• PROMPT: Go through the material that comes after this and count the lines containing "Verification"; report only the count.

• PROVIDED ENTRIES:
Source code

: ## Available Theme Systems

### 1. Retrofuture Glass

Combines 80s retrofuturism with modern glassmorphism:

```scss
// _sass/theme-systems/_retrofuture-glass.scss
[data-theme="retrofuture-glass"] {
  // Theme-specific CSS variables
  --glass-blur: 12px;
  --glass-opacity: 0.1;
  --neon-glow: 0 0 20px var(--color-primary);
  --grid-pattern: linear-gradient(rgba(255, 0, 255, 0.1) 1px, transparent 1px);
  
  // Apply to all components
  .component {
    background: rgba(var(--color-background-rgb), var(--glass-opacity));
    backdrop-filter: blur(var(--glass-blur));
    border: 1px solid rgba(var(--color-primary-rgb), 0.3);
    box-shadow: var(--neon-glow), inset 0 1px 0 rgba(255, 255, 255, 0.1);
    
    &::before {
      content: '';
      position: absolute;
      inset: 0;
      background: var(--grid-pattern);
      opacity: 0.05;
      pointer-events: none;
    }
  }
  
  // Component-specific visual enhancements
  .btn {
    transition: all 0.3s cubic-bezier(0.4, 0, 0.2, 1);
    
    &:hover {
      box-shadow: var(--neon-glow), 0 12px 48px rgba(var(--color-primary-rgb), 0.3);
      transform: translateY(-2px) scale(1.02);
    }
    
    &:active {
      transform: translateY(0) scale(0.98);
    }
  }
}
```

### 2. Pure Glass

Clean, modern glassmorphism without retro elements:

==

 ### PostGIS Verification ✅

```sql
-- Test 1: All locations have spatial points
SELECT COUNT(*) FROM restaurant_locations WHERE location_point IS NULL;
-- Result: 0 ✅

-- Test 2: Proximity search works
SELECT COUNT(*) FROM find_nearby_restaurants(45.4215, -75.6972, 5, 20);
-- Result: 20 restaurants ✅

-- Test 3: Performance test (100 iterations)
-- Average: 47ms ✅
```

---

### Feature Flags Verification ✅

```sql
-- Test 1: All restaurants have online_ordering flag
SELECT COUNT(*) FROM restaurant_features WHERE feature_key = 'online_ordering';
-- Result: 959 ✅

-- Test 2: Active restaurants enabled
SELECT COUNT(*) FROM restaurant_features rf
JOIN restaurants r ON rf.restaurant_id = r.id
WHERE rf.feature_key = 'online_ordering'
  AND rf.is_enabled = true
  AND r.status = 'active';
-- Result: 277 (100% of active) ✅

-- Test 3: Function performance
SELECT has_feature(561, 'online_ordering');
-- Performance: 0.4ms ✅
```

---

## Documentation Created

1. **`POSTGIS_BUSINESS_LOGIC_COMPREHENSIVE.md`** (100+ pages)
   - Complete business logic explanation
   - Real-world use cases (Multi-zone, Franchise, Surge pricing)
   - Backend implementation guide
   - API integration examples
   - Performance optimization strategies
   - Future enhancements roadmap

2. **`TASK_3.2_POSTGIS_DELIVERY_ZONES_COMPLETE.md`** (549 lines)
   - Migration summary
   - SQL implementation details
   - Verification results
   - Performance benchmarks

• REPLY: 3